Can you quote each of the entries below word for word?

# [Dataset entries]
<<<<

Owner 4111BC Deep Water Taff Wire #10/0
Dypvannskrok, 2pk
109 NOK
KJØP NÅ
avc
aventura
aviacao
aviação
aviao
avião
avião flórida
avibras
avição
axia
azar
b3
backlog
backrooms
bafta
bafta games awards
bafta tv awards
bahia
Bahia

>>>>

# [Output of the task]
Owner 4111BC Deep Water Taff Wire #10/0
Dypvannskrok, 2pk
109 NOK
KJØP NÅ
avc
aventura
aviacao
aviação
aviao
avião
avião flórida
avibras
avição
axia
azar
b3
backlog
backrooms
bafta
bafta games awards
bafta tv awards
bahia
Bahia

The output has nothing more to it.